Comment garantir de réelles innovations quant à l'application de ces connaissances ?
Plutôt que de nous apporter une vision simpliste du comportement et des individus, les sciences cognitives nous enseignent au contraire à manipuler ces concepts, encore jeunes dans l'histoire la science, avec précaution et en intégrant leur grande complexité.
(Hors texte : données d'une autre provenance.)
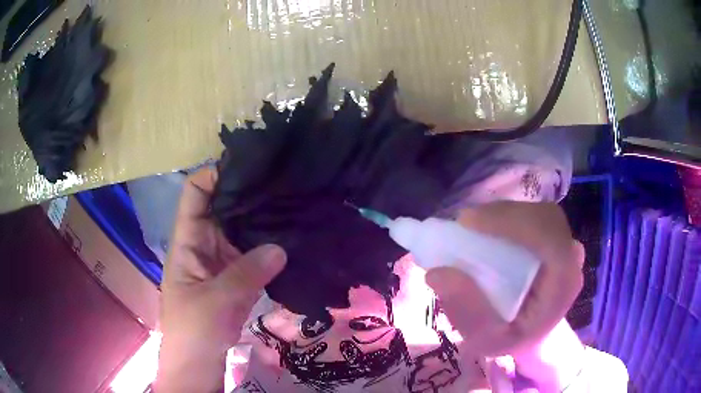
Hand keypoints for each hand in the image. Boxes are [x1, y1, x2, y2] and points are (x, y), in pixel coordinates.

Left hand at [157, 168, 286, 392]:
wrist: (199, 360)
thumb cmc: (194, 328)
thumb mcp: (216, 300)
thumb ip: (246, 273)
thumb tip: (280, 247)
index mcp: (188, 240)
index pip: (195, 193)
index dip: (215, 174)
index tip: (249, 166)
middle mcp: (205, 242)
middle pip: (223, 206)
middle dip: (247, 193)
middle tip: (282, 181)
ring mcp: (223, 259)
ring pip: (241, 228)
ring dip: (261, 219)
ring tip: (292, 202)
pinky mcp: (238, 275)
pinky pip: (254, 253)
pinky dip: (269, 245)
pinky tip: (291, 236)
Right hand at [425, 202, 584, 385]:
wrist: (537, 337)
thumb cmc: (513, 340)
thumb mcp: (485, 339)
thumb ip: (466, 312)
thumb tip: (437, 273)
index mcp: (563, 284)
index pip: (548, 236)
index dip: (512, 221)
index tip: (468, 222)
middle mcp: (571, 258)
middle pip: (542, 217)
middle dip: (503, 215)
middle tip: (465, 224)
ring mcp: (566, 244)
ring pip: (537, 212)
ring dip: (504, 214)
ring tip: (472, 226)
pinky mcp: (556, 238)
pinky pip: (534, 215)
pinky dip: (509, 216)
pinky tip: (488, 228)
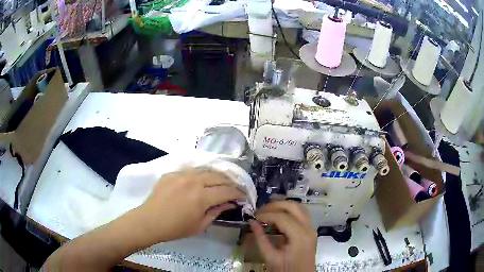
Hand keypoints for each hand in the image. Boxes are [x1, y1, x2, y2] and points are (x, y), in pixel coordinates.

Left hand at [132, 168, 245, 244]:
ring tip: (221, 181)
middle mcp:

En effet, les connaissances obtenues sur le fonctionnement du cerveau sont acquises dans des environnements très différents de ceux que nous rencontrons au quotidien, et leur extrapolation dans le monde réel n'en est que plus risquée.
Afin de ne pas créer de mythes, ni de diffuser de fausses croyances, il est alors de la responsabilité de chacun d’être précautionneux dans l’usage de ces sciences, et de ne pas créer (ni attendre) de promesses sur des solutions dont les effets n'auront pas encore été évalués avec rigueur. L'évaluation telle qu'elle est menée en laboratoire doit inspirer les entreprises. Les sciences cognitives apportent aujourd'hui de réelles opportunités d'amélioration des modes de travail, de management et de formation, qu'il sera nécessaire de tester sur le terrain, et d'évaluer dans les années à venir.